Uit de medische verklaring blijkt dat betrokkene onvoldoende bereid is om behandeling of zorg op vrijwillige basis te accepteren. Betrokkene geeft tijdens de zitting aan dat hij graag wil toewerken naar zelfstandigheid zodat hij uiteindelijk weer zelfstandig in de maatschappij kan functioneren. Voortkomend uit dit verlangen geeft betrokkene aan dat hij bereid is mee te werken aan de behandeling en dat hij zich aan alle afspraken wil houden. De behandelaar geeft aan dat deze bereidheid zeer ambivalent is. Het ene moment houdt betrokkene zich netjes aan de afspraken, maar het volgende moment kan dit geheel anders zijn. In het verleden is geprobeerd om betrokkene vrijwillig te behandelen. Hij onttrok zich echter aan de behandeling, met een psychotische decompensatie tot gevolg.
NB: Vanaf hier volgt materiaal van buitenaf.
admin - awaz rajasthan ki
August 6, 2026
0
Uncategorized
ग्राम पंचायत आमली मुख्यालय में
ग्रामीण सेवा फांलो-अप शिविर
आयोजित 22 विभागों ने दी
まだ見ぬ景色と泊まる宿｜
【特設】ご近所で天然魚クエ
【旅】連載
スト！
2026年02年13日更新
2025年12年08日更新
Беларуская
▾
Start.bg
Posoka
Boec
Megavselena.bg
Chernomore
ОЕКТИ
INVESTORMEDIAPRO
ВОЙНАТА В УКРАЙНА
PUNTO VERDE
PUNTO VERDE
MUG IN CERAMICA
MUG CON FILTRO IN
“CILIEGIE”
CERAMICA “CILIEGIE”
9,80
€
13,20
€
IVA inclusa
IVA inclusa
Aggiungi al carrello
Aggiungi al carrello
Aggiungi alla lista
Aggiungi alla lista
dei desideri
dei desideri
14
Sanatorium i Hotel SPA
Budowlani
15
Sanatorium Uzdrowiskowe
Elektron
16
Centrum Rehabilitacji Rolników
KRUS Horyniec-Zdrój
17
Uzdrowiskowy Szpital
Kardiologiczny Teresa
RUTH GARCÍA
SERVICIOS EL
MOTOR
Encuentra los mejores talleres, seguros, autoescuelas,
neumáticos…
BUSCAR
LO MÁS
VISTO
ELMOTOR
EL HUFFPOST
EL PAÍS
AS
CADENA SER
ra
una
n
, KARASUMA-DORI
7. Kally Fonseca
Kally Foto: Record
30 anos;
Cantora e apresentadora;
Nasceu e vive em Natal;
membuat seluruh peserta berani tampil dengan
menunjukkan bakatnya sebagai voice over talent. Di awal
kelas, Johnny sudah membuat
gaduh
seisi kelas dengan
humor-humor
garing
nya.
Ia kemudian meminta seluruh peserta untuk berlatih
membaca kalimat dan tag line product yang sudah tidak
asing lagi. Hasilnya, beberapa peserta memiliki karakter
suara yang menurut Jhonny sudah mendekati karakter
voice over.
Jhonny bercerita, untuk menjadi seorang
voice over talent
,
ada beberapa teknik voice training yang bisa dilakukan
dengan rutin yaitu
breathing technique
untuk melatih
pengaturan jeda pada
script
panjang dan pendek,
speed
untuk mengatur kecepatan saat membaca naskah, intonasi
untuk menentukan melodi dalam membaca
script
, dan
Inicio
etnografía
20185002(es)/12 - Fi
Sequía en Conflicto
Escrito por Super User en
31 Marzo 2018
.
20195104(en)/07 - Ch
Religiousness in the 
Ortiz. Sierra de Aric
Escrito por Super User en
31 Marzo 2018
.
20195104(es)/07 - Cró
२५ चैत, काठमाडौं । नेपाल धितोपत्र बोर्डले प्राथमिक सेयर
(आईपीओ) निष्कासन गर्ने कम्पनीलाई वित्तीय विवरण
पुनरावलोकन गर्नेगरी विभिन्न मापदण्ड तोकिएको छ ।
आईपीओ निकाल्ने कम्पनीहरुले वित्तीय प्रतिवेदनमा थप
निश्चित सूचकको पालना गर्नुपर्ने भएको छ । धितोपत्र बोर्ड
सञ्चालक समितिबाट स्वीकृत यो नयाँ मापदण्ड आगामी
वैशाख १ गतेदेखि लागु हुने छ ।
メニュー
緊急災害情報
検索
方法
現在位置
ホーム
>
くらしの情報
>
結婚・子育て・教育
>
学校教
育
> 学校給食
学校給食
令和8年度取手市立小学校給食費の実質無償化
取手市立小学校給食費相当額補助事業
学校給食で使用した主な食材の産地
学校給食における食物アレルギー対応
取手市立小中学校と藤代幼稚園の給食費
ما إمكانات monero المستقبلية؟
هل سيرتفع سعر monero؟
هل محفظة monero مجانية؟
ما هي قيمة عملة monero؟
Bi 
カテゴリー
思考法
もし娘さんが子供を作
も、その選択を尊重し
Om die reden is verplichte zorg nodig. De in het verzoekschrift opgenomen vormen van verplichte zorg zijn gebaseerd op de medische verklaring, het zorgplan en de bevindingen van de geneesheer-directeur. Deze vormen van verplichte zorg zijn door de rechtbank tijdens de mondelinge behandeling besproken. Gelet op het voorgaande acht de rechtbank de volgende vormen van verplichte zorg noodzakelijk om het ernstig nadeel af te wenden:
 het toedienen van medicatie, alsmede het verrichten van medische controles of andere medische handelingen en therapeutische maatregelen, ter behandeling van een psychische stoornis;
 onderzoek aan kleding of lichaam;
 onderzoek van de woon- of verblijfsruimte op gedragbeïnvloedende middelen en gevaarlijke voorwerpen;
 controleren op de aanwezigheid van gedragbeïnvloedende middelen;
 beperken van het recht op het ontvangen van bezoek;
 opnemen in een accommodatie.
De overige door de officier verzochte vormen van verplichte zorg worden door de rechtbank niet noodzakelijk geacht, omdat de noodzakelijkheid daarvan niet (afdoende) is gemotiveerd en de behandelaar tijdens de mondelinge behandeling gemotiveerd heeft verklaard dat deze niet nodig zijn om het ernstig nadeel af te wenden.
2.2.3.
Er zijn geen minder bezwarende alternatieven die hetzelfde beoogde effect hebben. De voorgestelde verplichte zorg is evenredig en naar verwachting effectief. Uit de stukken blijkt dat bij het bepalen van de juiste zorg rekening is gehouden met de voorwaarden die noodzakelijk zijn om deelname van betrokkene aan het maatschappelijk leven te bevorderen, alsmede met de veiligheid van betrokkene.
2.2.4.
Gelet op het voorgaande is voldaan aan de criteria voor en doelen van verplichte zorg als bedoeld in de Wvggz. De zorgmachtiging zal worden verleend voor de verzochte duur van zes maanden.

3..Beslissing

De rechtbank:
3.1.
verleent een zorgmachtiging ten aanzien van [naam betrokkene] voornoemd;
3.2.
bepaalt dat bij wijze van verplichte zorg de maatregelen zoals opgenomen in rechtsoverweging 2.2.2. kunnen worden getroffen;
3.3.
bepaalt dat deze machtiging geldt tot en met 25 november 2020.
Deze beschikking is op 25 mei 2020 mondeling gegeven door mr. M.L.H. Gelauff, rechter, in tegenwoordigheid van C.D. van der Veeke, griffier, en op 28 mei 2020 schriftelijk uitgewerkt en getekend.
Tegen deze beschikking staat het rechtsmiddel van cassatie open.